如何从function截取实例化的class名称？

Question

I encountered an issue in one of my projects, I managed to reduce it to a simplest example possible. Consider the following

class A:
    def f(self):
        return 'I am f()'

class B(A):
    def g(self):
        return 'I am g()'

a = A()
b = B()

print(a.f.__qualname__)
print(b.f.__qualname__)
print(b.g.__qualname__)

The output I am getting

A.f
A.f
B.g

the output I am expecting

A.f
B.f
B.g

because what I care about is not only the function name, but also the class name, not really the class in which the function is defined but rather the class that gets instantiated. Anyone has an idea how to get it?

Answer 1

I think you can try something like:

def dynamic_qualname(method):
    return method.__self__.__class__.__name__ + '.' + method.__name__

print(dynamic_qualname(a.f))
print(dynamic_qualname(b.f))

Given exercise 1 —
Edit the Python thread starting at "the output I am expecting" and ending at "how to get it?", replacing "instantiated" with "created".
Given exercise 2 —
Decide whether each statement agrees with the Python thread, answering yes or no and quoting the words of the thread that settle it: (a) The asker cares only about the function name. (b) The asker wants the class in which the function is defined. (c) The function suggested in the answer is named dynamic_qualname.
Given exercise 3 —
Write the next part of the Python thread, picking up after its last line.
The data that follow have no connection to the Python thread.

Data lines —
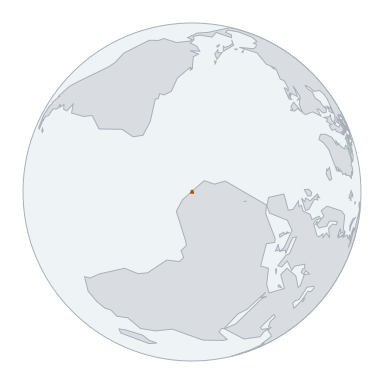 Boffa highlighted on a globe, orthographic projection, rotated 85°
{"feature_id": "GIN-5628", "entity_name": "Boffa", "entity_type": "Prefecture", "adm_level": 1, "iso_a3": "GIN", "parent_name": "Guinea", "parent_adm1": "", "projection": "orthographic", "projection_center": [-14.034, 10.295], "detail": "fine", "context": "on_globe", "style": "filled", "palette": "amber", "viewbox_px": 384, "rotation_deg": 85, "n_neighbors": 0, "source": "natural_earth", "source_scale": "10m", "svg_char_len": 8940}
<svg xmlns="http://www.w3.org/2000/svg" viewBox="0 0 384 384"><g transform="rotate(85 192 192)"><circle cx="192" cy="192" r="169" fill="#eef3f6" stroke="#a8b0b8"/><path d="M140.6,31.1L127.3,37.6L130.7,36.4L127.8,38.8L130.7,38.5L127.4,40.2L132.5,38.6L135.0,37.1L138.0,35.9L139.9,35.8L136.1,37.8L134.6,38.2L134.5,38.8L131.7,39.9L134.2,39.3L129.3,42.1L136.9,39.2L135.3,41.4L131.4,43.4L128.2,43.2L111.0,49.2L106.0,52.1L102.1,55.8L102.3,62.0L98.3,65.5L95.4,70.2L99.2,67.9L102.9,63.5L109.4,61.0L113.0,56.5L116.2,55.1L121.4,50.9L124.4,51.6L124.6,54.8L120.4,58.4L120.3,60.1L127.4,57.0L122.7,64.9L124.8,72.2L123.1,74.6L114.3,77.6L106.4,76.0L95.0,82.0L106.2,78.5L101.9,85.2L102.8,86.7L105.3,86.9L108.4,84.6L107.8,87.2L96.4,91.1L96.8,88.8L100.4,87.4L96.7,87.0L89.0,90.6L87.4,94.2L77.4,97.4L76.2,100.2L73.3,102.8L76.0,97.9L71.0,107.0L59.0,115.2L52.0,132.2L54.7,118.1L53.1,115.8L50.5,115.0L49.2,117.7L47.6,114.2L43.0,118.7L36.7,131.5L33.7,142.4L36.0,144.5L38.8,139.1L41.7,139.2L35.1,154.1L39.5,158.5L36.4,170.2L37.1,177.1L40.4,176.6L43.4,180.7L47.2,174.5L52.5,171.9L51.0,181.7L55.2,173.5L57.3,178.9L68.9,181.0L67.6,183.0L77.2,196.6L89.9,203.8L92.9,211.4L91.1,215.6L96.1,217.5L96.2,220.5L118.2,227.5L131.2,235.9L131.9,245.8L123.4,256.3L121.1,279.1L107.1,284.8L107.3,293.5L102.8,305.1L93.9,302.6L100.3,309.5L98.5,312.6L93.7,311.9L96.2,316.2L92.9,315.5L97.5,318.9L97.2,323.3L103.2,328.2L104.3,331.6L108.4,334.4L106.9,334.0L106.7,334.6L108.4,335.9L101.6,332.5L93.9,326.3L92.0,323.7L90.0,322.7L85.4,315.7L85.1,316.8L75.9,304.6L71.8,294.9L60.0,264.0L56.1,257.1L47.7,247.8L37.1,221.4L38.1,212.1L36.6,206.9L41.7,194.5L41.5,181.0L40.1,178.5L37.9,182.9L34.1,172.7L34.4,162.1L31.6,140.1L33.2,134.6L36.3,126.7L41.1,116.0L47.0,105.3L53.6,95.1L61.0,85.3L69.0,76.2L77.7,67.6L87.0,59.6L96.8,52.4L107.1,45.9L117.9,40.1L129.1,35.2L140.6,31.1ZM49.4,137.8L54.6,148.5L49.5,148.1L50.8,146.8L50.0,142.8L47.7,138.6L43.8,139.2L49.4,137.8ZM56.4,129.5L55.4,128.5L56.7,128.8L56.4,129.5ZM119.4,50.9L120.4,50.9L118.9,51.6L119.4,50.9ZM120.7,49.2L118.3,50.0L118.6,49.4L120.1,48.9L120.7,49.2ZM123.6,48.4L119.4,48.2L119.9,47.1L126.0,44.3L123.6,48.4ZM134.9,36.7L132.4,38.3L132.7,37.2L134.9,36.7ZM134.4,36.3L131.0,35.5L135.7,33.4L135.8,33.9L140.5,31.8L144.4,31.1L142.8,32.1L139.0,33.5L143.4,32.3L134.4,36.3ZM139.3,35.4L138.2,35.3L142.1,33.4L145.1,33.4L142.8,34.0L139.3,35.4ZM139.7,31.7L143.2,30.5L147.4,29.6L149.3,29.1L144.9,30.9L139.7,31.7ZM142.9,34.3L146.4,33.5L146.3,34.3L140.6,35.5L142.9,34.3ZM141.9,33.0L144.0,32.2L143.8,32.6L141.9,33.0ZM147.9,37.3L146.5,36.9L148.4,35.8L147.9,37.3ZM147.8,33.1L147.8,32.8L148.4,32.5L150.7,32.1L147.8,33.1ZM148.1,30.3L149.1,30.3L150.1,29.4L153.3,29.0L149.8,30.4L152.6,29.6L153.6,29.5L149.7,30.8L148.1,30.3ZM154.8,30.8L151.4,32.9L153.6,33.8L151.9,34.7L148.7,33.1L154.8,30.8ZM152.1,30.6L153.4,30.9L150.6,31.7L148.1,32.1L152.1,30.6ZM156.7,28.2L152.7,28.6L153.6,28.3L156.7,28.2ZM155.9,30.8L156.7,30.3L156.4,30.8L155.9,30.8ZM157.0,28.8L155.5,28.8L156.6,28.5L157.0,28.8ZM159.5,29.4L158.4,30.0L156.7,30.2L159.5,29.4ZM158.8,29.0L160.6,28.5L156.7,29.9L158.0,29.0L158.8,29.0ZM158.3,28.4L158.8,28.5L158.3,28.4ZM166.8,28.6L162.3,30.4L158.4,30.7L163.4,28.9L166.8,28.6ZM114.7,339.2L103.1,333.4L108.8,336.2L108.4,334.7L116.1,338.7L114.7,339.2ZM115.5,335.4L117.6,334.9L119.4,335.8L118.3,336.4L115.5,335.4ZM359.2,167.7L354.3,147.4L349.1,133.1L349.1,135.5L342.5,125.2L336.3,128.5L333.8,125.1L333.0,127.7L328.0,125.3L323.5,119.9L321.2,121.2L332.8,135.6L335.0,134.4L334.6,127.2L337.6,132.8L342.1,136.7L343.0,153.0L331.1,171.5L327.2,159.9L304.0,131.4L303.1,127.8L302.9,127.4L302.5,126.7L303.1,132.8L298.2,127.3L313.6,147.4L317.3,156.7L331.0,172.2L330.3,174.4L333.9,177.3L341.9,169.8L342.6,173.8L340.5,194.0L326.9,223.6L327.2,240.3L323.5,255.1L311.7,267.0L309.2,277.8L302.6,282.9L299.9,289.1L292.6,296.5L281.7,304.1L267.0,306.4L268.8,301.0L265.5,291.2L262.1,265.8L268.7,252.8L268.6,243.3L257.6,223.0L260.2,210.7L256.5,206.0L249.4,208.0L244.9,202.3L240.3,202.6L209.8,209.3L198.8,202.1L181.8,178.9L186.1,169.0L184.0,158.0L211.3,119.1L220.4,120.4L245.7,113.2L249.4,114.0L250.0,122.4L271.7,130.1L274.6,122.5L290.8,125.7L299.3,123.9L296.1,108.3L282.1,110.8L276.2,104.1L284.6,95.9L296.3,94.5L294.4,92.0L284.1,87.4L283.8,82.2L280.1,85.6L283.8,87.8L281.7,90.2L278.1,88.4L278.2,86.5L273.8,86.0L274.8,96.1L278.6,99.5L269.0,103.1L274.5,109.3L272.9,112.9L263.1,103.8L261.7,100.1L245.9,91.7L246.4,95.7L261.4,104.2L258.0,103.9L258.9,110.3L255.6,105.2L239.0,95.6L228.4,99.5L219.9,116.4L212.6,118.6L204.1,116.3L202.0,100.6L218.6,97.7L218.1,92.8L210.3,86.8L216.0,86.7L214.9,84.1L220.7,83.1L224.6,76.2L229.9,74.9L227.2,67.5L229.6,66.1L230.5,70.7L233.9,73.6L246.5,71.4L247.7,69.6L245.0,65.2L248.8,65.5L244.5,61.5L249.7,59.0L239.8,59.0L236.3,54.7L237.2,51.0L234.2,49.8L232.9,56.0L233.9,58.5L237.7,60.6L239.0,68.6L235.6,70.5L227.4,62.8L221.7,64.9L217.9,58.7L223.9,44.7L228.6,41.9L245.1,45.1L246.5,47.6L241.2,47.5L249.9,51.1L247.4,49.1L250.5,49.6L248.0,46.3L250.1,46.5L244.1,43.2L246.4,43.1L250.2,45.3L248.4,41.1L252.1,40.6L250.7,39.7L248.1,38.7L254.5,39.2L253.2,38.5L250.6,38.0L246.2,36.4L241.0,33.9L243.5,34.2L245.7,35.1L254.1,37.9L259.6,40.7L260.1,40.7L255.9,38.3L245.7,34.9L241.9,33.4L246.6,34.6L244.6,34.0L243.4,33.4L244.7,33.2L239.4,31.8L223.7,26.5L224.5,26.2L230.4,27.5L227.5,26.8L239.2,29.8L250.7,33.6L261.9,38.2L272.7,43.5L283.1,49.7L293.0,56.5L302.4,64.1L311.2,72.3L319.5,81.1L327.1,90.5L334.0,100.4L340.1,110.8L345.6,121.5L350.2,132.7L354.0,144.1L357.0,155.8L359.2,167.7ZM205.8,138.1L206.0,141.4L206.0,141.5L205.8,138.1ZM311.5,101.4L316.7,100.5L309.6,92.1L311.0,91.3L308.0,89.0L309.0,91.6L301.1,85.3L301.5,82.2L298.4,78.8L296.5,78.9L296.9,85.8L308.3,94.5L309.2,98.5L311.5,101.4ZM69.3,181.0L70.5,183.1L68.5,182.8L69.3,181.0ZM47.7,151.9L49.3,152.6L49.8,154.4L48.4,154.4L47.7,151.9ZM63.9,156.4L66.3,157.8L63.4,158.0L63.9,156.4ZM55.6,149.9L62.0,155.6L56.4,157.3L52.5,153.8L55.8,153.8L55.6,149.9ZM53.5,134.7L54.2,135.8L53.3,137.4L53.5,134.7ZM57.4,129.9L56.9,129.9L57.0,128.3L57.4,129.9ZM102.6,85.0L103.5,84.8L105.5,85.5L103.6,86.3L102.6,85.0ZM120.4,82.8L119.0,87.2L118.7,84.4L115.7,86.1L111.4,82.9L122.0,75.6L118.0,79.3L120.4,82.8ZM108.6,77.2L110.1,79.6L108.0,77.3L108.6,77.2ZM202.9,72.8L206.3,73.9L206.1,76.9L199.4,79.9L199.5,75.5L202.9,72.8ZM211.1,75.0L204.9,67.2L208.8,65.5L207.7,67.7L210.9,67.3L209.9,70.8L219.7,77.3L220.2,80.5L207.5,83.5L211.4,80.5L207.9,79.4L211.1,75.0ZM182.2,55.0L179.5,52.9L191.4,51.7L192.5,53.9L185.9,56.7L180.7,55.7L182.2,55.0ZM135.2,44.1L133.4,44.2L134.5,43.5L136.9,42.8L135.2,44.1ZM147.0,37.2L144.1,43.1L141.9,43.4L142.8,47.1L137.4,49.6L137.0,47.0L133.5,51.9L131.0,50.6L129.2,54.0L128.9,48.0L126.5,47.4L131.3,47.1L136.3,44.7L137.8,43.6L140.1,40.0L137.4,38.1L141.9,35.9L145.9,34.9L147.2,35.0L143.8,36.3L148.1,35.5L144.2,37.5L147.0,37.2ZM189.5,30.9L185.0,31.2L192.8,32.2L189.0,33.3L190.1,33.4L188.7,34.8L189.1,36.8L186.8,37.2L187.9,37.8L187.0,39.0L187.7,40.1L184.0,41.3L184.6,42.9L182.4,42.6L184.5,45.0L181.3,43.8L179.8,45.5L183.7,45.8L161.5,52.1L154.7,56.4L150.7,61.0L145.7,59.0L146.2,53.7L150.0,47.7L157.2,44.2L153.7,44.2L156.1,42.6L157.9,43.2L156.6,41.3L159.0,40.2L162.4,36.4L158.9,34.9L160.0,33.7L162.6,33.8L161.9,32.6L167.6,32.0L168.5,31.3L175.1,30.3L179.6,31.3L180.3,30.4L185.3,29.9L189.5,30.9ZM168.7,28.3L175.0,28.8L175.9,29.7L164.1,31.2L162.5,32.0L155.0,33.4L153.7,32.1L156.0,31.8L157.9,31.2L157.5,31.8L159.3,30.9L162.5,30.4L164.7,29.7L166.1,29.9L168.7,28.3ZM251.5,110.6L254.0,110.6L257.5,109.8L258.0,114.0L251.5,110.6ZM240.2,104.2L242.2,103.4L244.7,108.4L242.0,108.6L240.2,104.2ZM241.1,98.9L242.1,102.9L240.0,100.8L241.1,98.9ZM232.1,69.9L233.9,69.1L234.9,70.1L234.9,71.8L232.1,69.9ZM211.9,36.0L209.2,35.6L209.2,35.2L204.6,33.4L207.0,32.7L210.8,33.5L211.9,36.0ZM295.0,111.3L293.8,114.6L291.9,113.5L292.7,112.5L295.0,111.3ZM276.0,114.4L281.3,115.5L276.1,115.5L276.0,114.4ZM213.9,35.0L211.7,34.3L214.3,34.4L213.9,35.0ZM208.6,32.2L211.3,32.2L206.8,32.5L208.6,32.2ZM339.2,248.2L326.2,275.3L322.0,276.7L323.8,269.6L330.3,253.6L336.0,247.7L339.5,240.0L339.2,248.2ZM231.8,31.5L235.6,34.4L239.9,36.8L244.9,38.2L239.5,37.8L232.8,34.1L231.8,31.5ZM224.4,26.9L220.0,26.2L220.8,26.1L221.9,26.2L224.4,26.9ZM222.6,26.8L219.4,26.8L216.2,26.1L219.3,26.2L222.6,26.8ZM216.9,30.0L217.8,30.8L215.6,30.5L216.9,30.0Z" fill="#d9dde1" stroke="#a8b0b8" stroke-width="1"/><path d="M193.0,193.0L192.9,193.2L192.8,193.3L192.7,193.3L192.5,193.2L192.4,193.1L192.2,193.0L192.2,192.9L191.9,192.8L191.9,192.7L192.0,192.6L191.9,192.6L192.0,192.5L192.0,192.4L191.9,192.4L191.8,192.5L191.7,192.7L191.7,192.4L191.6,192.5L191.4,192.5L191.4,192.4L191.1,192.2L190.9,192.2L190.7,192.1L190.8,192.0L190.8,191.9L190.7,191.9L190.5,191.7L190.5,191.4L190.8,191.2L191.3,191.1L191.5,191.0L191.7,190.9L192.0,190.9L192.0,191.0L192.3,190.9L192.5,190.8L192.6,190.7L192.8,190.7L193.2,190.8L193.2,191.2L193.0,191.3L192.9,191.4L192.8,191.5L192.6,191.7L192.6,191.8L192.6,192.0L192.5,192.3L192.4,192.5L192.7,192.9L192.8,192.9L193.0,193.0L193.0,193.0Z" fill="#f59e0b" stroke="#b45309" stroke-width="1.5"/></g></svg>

Expected output 1 —
the output I am expecting

A.f
B.f
B.g

because what I care about is not only the function name, but also the class name, not really the class in which the function is defined but rather the class that gets created. Anyone has an idea how to get it?

Expected output 2 —
(a) No: "what I care about is not only the function name, but also the class name"
(b) No: "not really the class in which the function is defined but rather the class that gets instantiated"
(c) Yes: "def dynamic_qualname(method):"

Expected output 3 —
print(dynamic_qualname(b.g))

# Output
A.f
B.f
B.g

Answer 2

You can access to the self attribute from f using the magic method self and access for the class and name, for example:

print(a.f.__self__.__class__.__name__)

So, your code will look like this:

class A:
    def f(self):
        return 'I am f()'

class B(A):
    def g(self):
        return 'I am g()'

a = A()
b = B()

print(f"{a.f.__self__.__class__.__name__}.{a.f.__name__}")
print(f"{b.f.__self__.__class__.__name__}.{b.f.__name__}")
print(f"{b.g.__self__.__class__.__name__}.{b.g.__name__}")